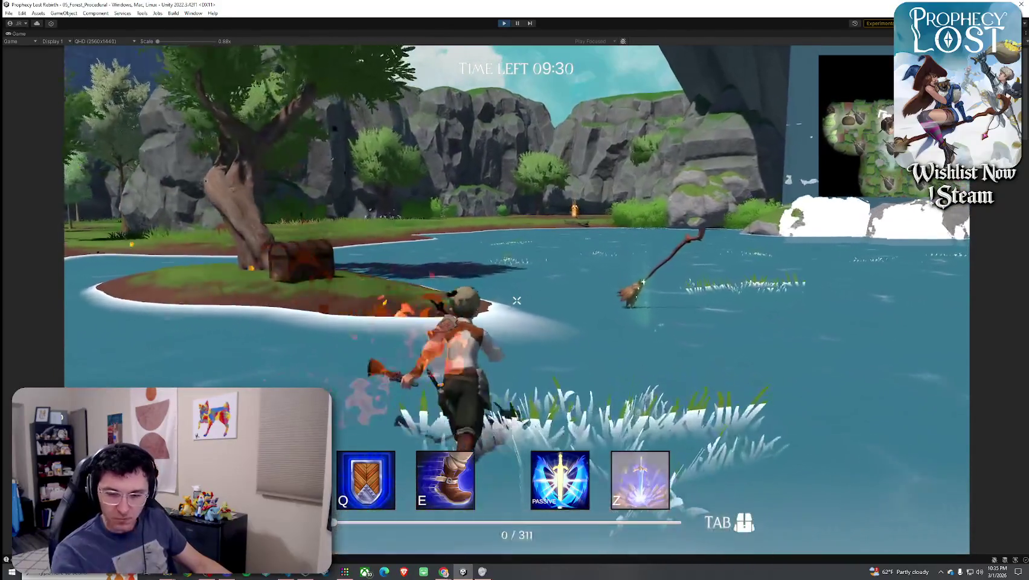
{"action": "key", "text": "w"}
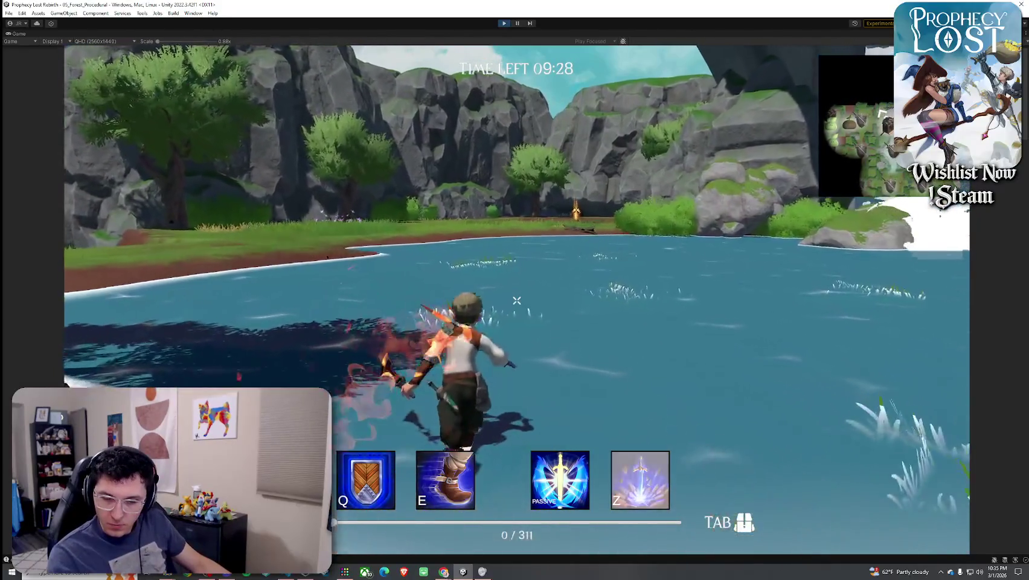
{"action": "key", "text": "w"}
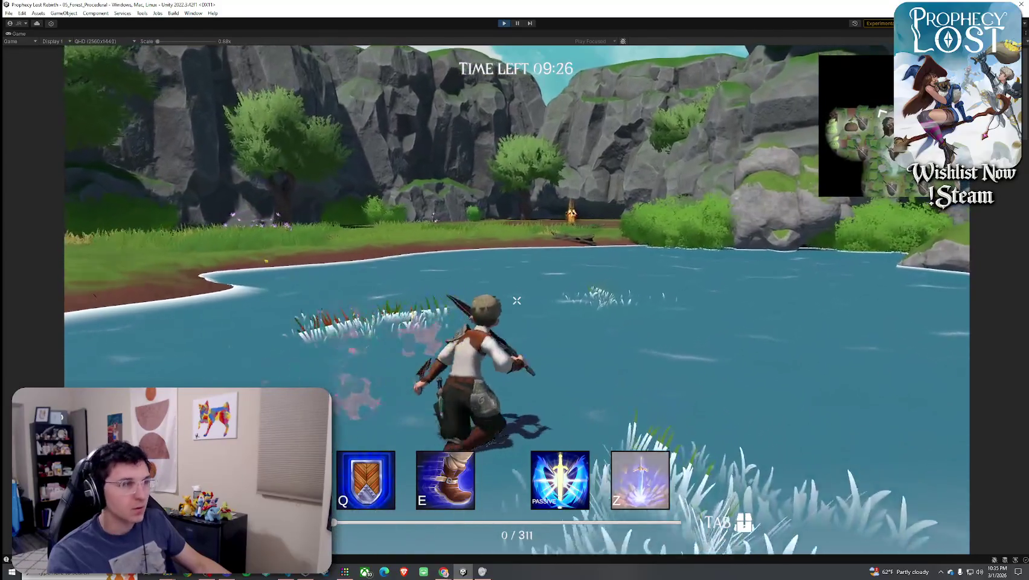
{"action": "key", "text": "w"}
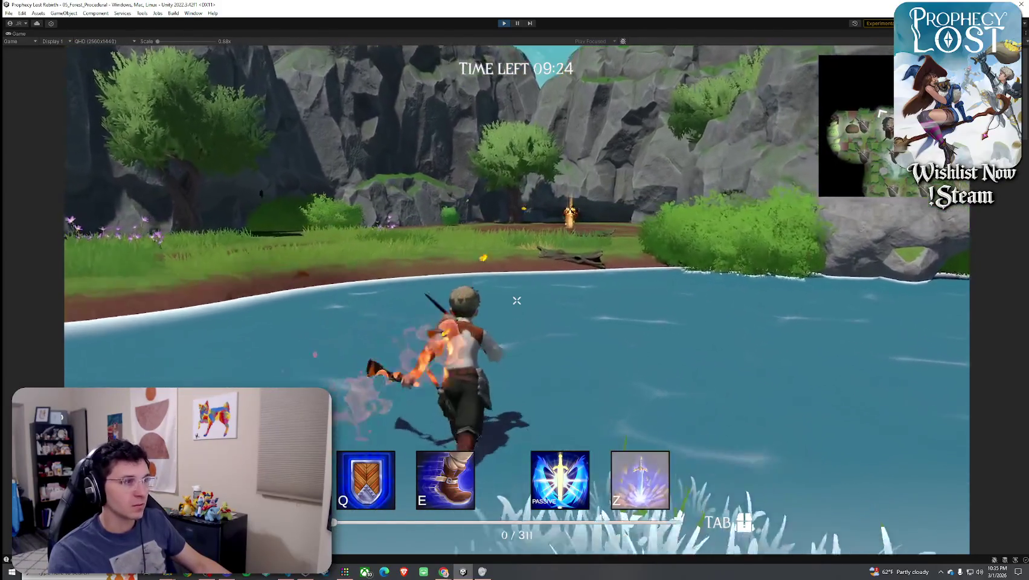
{"action": "key", "text": "w"}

┄┄┄┄┄┄

What is being asked: Would you output the listing above verbatim, without its pictures?

Solution to this task:
{"action": "key", "text": "w"}
{"action": "key", "text": "w"}
{"action": "key", "text": "w"}
{"action": "key", "text": "w"}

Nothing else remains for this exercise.